1) Always have a reason to put on a trade

This is probably one of the most important rules to win at Day trading, yet many newbie traders strive to play out the role of the 'Hollywood trader', who shoots from the hip, making millions of dollars within a few seconds which is often followed by an expletive or two! Sure, traders who have access to large amounts of capital, access to great investment research and a broker offering generous levels of leverage are able to make millions in seconds. However, to be successful at Day trading you need to do homework and weigh up the pros and cons of initiating a trading position.
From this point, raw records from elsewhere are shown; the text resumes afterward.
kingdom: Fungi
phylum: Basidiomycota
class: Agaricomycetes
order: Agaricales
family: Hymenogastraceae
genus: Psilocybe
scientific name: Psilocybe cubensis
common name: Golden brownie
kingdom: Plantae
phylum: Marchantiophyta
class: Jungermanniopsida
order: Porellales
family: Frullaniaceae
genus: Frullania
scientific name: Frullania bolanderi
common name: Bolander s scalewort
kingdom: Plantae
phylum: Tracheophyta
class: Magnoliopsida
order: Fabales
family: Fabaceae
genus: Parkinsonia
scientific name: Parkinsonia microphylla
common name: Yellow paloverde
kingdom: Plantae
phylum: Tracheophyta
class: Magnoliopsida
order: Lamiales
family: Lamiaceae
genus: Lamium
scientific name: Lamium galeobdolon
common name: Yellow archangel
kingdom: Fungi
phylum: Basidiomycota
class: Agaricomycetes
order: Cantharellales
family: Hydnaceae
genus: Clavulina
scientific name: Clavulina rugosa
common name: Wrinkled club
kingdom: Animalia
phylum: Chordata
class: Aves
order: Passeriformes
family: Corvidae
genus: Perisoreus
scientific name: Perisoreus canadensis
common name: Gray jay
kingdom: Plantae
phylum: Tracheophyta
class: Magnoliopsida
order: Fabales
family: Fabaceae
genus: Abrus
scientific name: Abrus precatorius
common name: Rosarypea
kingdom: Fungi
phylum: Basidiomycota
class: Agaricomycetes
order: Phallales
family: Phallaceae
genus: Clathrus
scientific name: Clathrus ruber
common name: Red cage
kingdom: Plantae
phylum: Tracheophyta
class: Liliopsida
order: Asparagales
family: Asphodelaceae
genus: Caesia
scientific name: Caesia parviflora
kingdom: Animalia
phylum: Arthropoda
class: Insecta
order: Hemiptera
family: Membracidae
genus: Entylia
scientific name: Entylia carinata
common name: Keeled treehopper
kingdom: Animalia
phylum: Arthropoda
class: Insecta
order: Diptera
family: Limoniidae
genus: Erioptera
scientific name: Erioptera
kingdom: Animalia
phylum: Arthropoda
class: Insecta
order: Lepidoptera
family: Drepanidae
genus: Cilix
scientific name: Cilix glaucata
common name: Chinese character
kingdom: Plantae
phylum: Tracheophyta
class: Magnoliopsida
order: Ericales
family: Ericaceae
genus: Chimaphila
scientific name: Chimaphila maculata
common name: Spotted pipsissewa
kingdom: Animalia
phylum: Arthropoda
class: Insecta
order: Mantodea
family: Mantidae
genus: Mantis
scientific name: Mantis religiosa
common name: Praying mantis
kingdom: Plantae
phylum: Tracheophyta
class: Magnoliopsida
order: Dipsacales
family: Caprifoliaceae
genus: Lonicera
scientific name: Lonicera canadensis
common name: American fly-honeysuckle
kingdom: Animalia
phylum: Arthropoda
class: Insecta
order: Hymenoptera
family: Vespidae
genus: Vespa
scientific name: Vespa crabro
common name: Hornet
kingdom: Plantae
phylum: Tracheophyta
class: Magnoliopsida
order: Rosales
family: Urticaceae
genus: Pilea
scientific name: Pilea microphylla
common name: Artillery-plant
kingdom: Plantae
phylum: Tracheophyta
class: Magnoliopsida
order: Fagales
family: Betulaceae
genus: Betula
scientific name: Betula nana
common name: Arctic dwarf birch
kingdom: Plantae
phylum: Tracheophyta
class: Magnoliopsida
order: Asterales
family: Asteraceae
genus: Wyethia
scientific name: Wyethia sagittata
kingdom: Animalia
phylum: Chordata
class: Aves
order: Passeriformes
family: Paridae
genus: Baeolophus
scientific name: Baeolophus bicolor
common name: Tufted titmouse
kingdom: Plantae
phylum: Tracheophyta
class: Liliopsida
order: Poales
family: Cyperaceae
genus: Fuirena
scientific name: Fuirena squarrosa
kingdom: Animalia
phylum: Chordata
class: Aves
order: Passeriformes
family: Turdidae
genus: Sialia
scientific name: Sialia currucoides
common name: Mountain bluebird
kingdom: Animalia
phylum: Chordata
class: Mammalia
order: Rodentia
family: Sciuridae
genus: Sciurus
2) Always have a precise idea of where your stop loss is going to be

This is Part 1 of your exit strategy, you need to know what the maximum you are prepared to lose is before you initiate a trade, whether you use technical analysis to identify your stop loss or whether it's based of a dollar amount, it is imperative to know, when it is time to get out.

3) Never increase your stop loss

This is self-explanatory, yet it's a common mistake among Day traders, old and new, as they often get married to their trading positions, so attempt to salvage a losing a trade by increasing the amount they are willing to lose (the stop-loss) with the hope perhaps a little more room to manoeuvre would help turn a losing trade into a winning one.

4) Identify a profit target

This is part 2 of the exit strategy and despite the old adage of 'cut your losses and let your profits run', if you're able to identify your profit target before initiating a trade, you're likely to be more consistent in your trading approach and avoid the tempting prospect of exiting positions as soon as a trade is in a winning position.

5) Risk/Reward ratio for each trade should always favour the upside

The maximum you are prepared to lose on any positions should be less than that which you are expecting to gain.There aren't many traders, who can claim to have a near perfect trading record, roughly the win/loss ratio for the average trader is barely seldom above 50%. So, it's not difficult to understand that over the long-term if you initiate more losing trades than winning trades, then the rewards gained from winning trades should far outweigh the losses from your losing trades. As a famous investor once proclaim: "It's not whether you're right or wrong that's important, but how much money you make when you're right and how much you lose when you're wrong."